> Am 22.11.2019 um 08:40 schrieb David Chisnall <gnus...@theravensnest.org>:
> 
> On 22 Nov 2019, at 05:31, H. Nikolaus Schaller <h...@goldelico.com> wrote:
>> 
>> And the first thing I turn off in a
>> new Xcode project is ARC.
> 
> Why?  ARC generates smaller code, faster code, and code that is more likely 
> to be correct.

I never had a problem with any of those three. Code correctness is rarely a 
retain/release problem but the algorithm.
So it solves only a small percentage of the coding problems I do face.

>  I find it incredibly hard to understand why someone would actively choose to 
> have to spend more time thinking about memory management so that they can end 
> up with larger binaries that run more slowly.

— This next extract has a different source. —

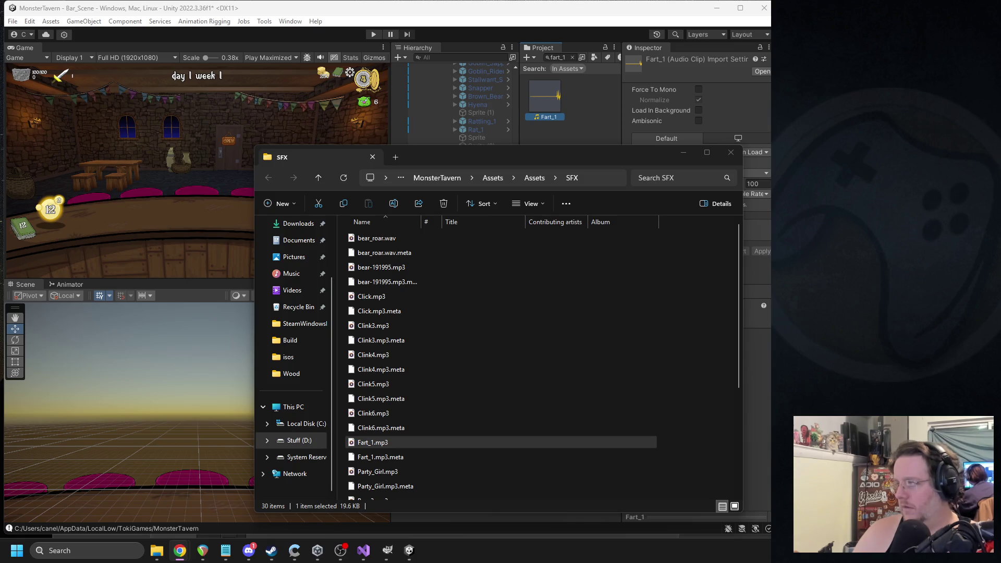
{"action": "left_click", "coordinate": [601, 183]}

Because it is less time typing release or autorelease at the right plcae, than 
finding out how to install new toolchains which have unexpected dependencies 
like search paths and choosing between multiple runtime libs... The non-ARC 
rules are not difficult - if you are used to them. Otherwise it would have been 
difficult to automate them for ARC.

My motto is: never touch a running system :)

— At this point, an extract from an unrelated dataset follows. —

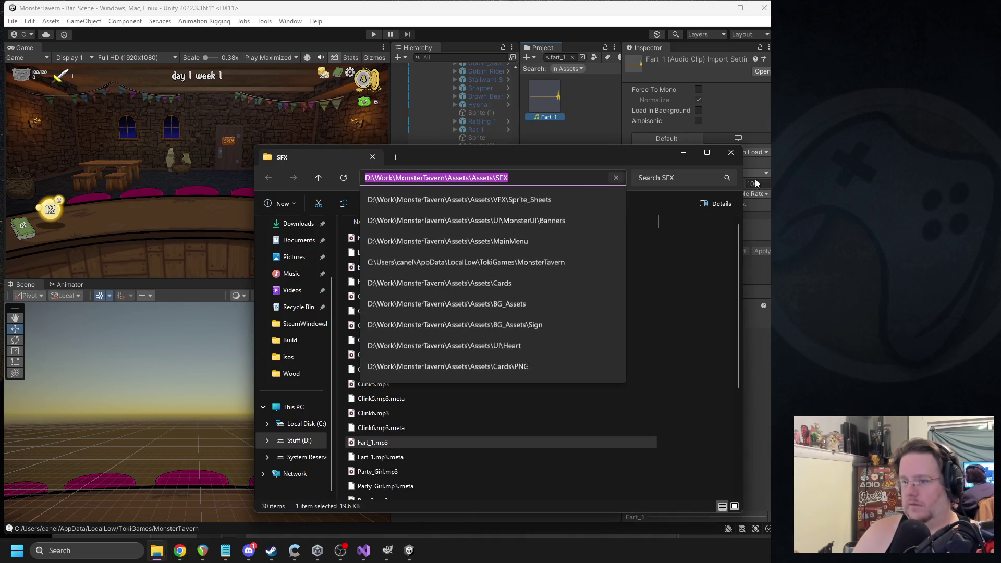
{"action": "key", "text": "alt+Tab"}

And KISS: ObjC 1.0 was already complete for every-day use so I understood the 
introduction of ObjC 2.0 only as a means to make it easier to hire and attract 
JAVA programmers (who know dot notation and assume ARC/GC).

Well, I still have the dream of an Obj-C processor for ObjC 2.0 -> 1.0 which 
would allow to choose language and compilers independently.